イエール大学でのアレンカ・ジュパンチッチ Alenka Zupančič Žerdin の講演。リュブリャナのラカン派精神分析学者、ヘーゲル学者。ジジェクとバディウの弟子。
フランシス・ベーコンのよく知られたトリプティック作品についての下り --- 52:50 "... the question of chance is very important for him also in this level and what he called a guided chance" --- ドゥルーズとは違う切り口ですが、この前後にギャンブラー、ベーコンの、計画性と偶然性を絵画秩序の合理性に持ち込む手口、絵画の「運気」を上げるためのもう一つの形而上学について、とても精緻な分析が展開します。

「guided chance 導かれた奇遇」。

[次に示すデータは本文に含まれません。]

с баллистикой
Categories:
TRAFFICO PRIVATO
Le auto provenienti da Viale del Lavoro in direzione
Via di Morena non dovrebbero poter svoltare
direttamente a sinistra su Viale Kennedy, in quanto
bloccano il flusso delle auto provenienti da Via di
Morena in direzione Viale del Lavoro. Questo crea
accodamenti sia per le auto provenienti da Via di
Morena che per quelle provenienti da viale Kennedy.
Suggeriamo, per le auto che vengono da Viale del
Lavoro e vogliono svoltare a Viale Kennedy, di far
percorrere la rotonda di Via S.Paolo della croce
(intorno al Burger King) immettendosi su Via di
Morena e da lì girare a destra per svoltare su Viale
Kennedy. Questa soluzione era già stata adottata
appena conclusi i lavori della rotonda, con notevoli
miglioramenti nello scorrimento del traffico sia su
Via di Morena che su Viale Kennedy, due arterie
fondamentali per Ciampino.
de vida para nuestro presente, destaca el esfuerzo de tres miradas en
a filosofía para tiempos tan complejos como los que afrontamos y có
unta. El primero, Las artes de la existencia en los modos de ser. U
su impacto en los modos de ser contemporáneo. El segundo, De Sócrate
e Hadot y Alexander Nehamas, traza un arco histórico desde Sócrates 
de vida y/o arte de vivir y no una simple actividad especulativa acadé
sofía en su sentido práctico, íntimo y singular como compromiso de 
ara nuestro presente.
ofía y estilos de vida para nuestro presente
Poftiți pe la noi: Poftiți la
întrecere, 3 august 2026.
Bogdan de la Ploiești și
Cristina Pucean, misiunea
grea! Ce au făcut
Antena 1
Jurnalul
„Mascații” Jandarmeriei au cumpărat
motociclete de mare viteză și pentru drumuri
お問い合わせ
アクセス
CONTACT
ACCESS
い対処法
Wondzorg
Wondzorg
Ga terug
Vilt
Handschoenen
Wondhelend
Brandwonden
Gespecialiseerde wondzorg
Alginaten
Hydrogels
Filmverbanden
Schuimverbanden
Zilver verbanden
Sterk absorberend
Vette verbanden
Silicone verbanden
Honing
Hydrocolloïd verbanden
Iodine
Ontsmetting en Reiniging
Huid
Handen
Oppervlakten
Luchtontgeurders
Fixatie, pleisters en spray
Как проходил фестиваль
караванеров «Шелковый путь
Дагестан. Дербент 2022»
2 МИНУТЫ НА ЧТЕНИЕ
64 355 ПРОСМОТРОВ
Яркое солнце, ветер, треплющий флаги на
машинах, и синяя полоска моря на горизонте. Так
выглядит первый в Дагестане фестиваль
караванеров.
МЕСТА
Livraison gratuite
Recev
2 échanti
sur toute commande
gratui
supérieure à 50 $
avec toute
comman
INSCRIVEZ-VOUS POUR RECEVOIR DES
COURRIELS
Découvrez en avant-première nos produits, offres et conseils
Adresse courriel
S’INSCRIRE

ベーコンは知らずか知ってか、本来は最近の科学哲学の分野に登場する言い回し。科学が扱うチャンスは事象の頻度を予測するために使われるけれど、事象を頻度に還元することはできないという命題を前にし、科学にとっての未来に因果がぶれることのないチャンスと心(科学者の、とは限らない)の関係を論じるときに使う。ジュパンチッチはそこを下敷きにしていますが、デイヴィッド・シルヴェスターによるベーコンへのインタヴュー (邦訳・ちくま学芸文庫) に登場します。

ちなみに、彼女には性差の存在論という、フェミニストからも哲学者からも科学者からも弾かれるだろうリスキーな論文があります。(数年前のe-fluxへ寄稿、下)、日本のほとんどの学者はそんな冒険をぜったいにしない。ある意味では師のジジェクより挑発的😄。

なので、今日は一日このインタビューとドゥルーズを並行して再読。公園のベンチ。秋日和。